Прозвучало вопросительно, но так, будто ответ заранее был всем известен, а потому не требовал лишних слов.
— Я не смогу вразумить кузена. И его матушка тоже.
— Мать никогда не причинит своему ребёнку вреда, предпочитая переживать всю боль в себе, — сказала Шеррит с такой спокойной уверенностью, будто дома её ждал целый выводок детей.
— Знаю. Это-то и страшно.
— Мой отец для вразумления не годится.
— Пожалуй... Ты уже сказала ему?
Она усмехнулась.
— Он всё понял сам, едва только увидел меня.
— И?
— Хочешь знать, как велик запас его проклятий? — лукаво поинтересовалась Шеррит.
— Разозлился?
— Мм... Его успокоило то, что всё было сделано по правилам. Ты ведь нарочно хотел всё так устроить? Знал, что это будет важным для всех?
— Наверное, догадывался. Но по крайней мере Скелрон больше не жаждет моей смерти?
Моя супруга звонко расхохоталась:
— Он сейчас ходит, задрав нос перед всеми соседями! Потому что наконец-то понял, что родство с Разрушителем — это великая честь.
— Честь ли породниться с Домом, славящимся безумствами своих обитателей?
Она уткнулась носом мне в щёку:
— А ты тоже безумный? Безумный-безумный-безумный?
— И ещё какой!
Но Вуалью пренебрегать не стану, насколько бы сильно ни сходил с ума от горьковатого аромата твоей кожи.
— Так странно... — Она повернула голову, словно желая оглянуться. — Кажется, что мир раскололся надвое. Здесь так спокойно и мирно, а за стенами, стоит только сделать шаг, попадаешь в туго натянутую паутину тревоги и не можешь из неё выбраться... Неужели война всё-таки будет?
— Ты не застала прошлую?
Шеррит коротко повела подбородком из стороны в сторону:
— Я родилась одной из последних в Третью Волну. Тогда всё уже было кончено, оставались лишь раны, требовавшие лечения. Но я пoмню моего отца в те дни... Его рана так и не зажила, а я вижу, сколько бед она причиняет по сей день. И ты видишь. Я буду воевать, если придётся, но видят боги, я этого не хочу!
Я обнял худенькие плечи.
— Не будешь. Я не позволю. Меня хватит на войну со всеми, кто пожелает.
— Но тогда ты...
— Не погибну.
— Мама рассказывала, что тот, прошлый Разрушитель не смог жить, когда всё закончилось.

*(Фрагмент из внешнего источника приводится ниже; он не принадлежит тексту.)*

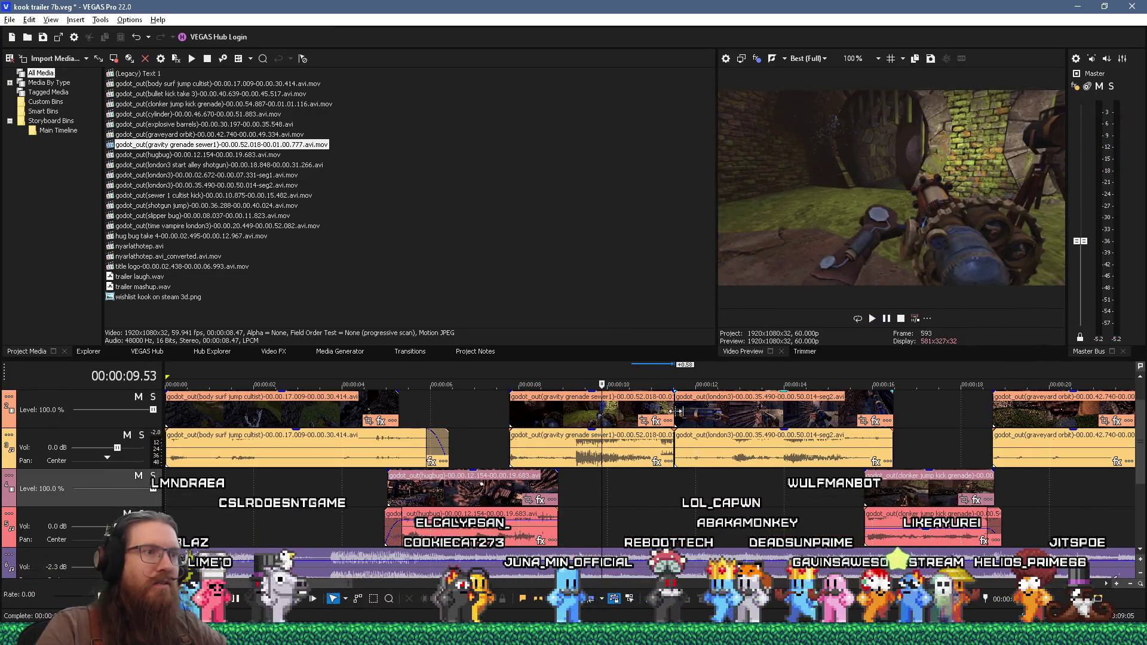
# Butt the london3 clip against the gravity grenade clip and play the tightened cut
pyautogui.click(679, 415)
pyautogui.moveTo(680, 415); pyautogui.dragTo(657, 412)
pyautogui.click(648, 502)
pyautogui.press('space')
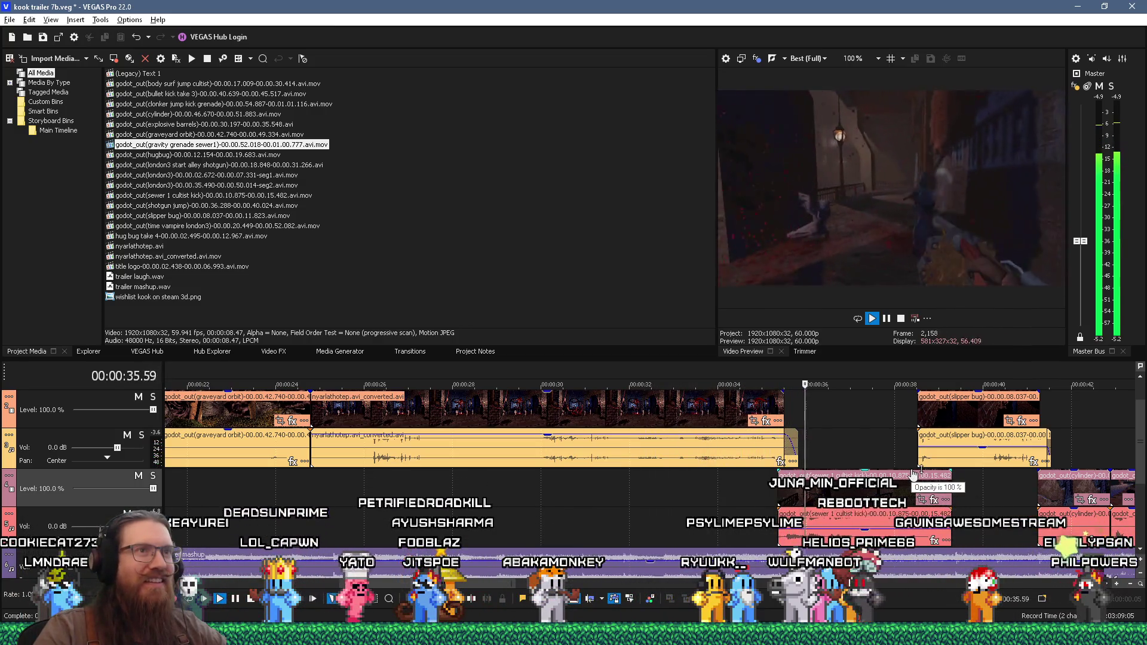
# Review the trailer playback around 37 and 44 seconds
pyautogui.scroll(-3, 906, 461)
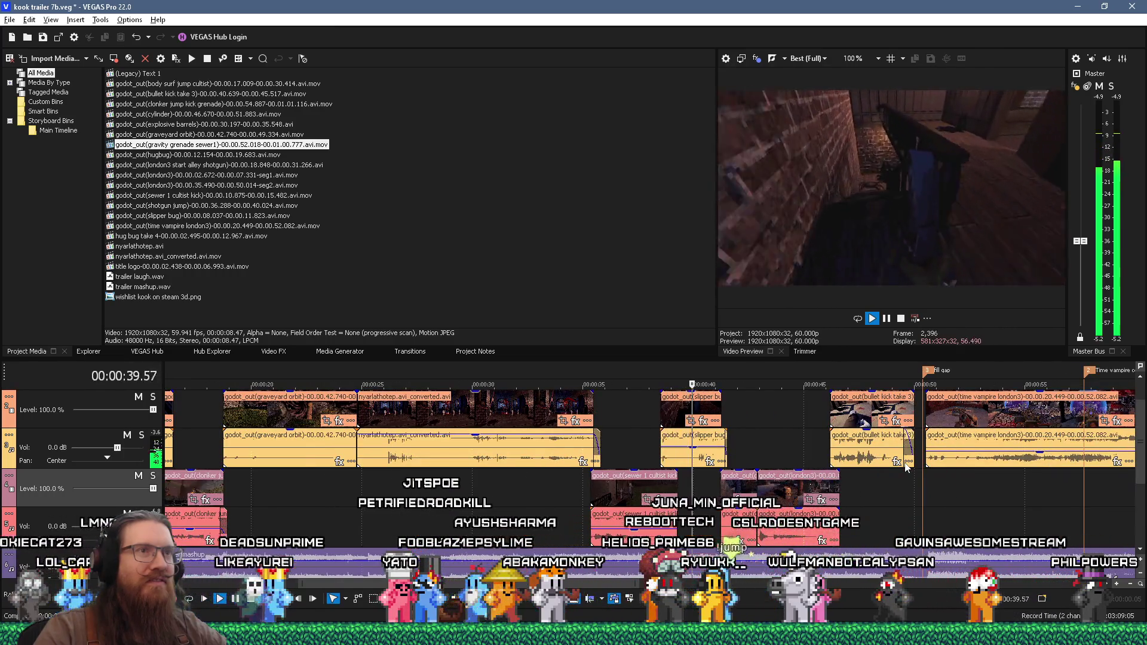
pyautogui.scroll(-5, 867, 454)
pyautogui.press('space')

И ты боишься, что я, убив пару десятков неприятелей, измучаюсь угрызениями совести и тоже решу уйти поскорее? Тот «я» пожертвовал жизнью ради другого существа, уже неживого, но пока что не мёртвого, а это совсем другое дело! Хотя...
Он не согласился бы умереть, если бы не хотел. Если бы продолжал цепляться за жизнь. Если бы не считал свой дар слишком опасным.
— Ты не повторишь его путь?
В серых глазах нет упрёка и никогда не будет, но, Пресветлая Владычица, сколько же в них мольбы! Шеррит разрешит мне всё что угодно. Она простит меня, что бы я ни сделал. Но отказать ей в её просьбе...
— Не повторю.
— Обещаешь?
— Обещаю.
Она прижимается ко мне, еле ощутимо и в то же время тесно-тесно, изгоняя последние остатки воздуха из соприкоснувшихся складок нашей одежды.
— Но ты будешь воевать.
Утверждение, с которым невозможно спорить.
— Буду. А тебя не пущу, так и знай.
— Но... Что я тогда буду делать одна?
Всё, чем пожелаешь заняться! Вот только почему вдруг «одна»?
— У тебя не останется свободного времени.
— Не останется? Почему?
Серая сталь глаз ещё не понимает, а изгибы тела, становящиеся всё плавнее и податливее, уже давно обо всём догадываются.
— Ты будешь заниматься моим подарком.